─── Text ───
14th Spring History Symposium – Global Encounters: Bodies, Commodities, and Technologies on the Move
May 9 - May 10

The modern world has been and is increasingly shaped by cross-border movements. People of various occupations and diverse gender, race, and national identities, in crossing paths beyond borders, have sparked some of the most significant creations and conflicts in history. The web of global movement, however, extends beyond people alone. Business exchanges and the quest for scientific knowledge have mobilized and redirected human efforts with remarkable momentum, forming extensive networks often unnoticed by people within them. Commodity circulation and the dissemination of science and technologies thus provide new vantage points from which to examine previously ignored historical links and to rethink the meanings of global encounters.
This year, the Symposium will host postgraduates and early career scholars from across Asia, Europe, and North America, who will present research highlighting global encounters and movements, examining both human stories and narratives in which commodities and technologies take center stage.
Please direct any enquiries to Ms. Iris Boyun Lei at hkuhistorysymposium@gmail.com.
─── Data block ───
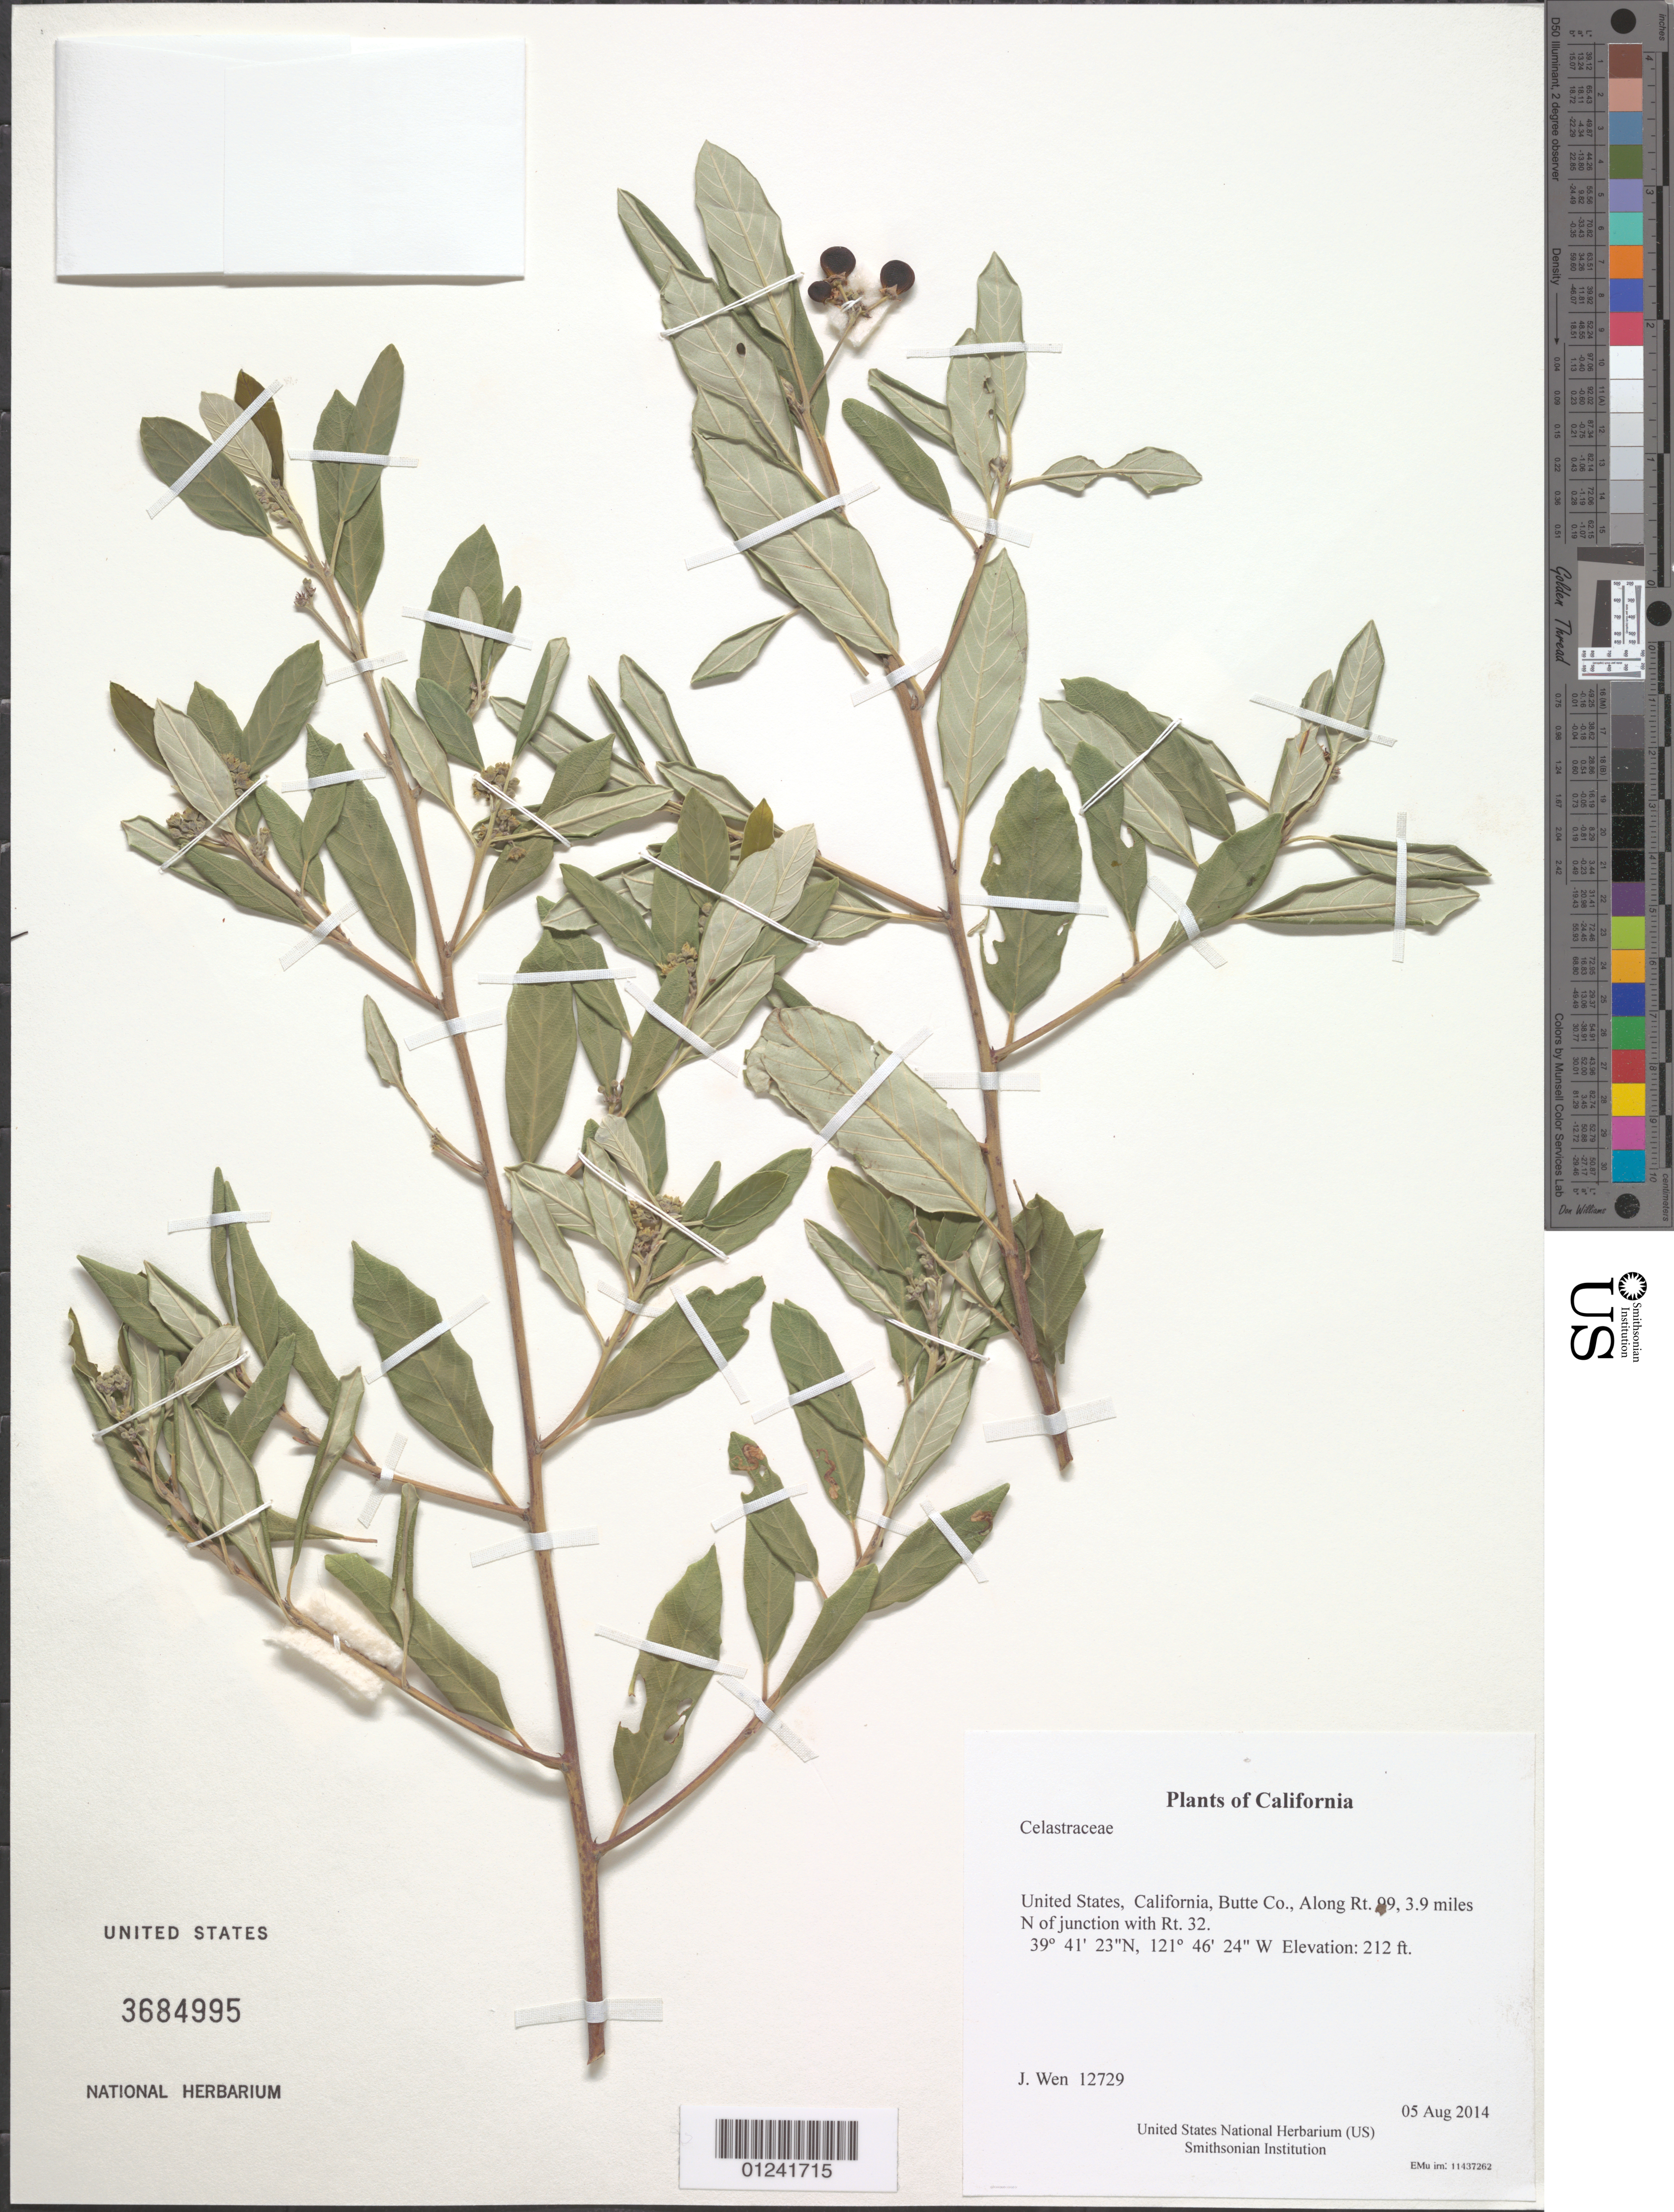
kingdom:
───
Problem to work on ▸
Please list the regions the symposium announcement names as the home of the postgraduates and early career scholars who will present. The material has no connection to the symposium announcement.

Exercise answer ▸
Asia, Europe, North America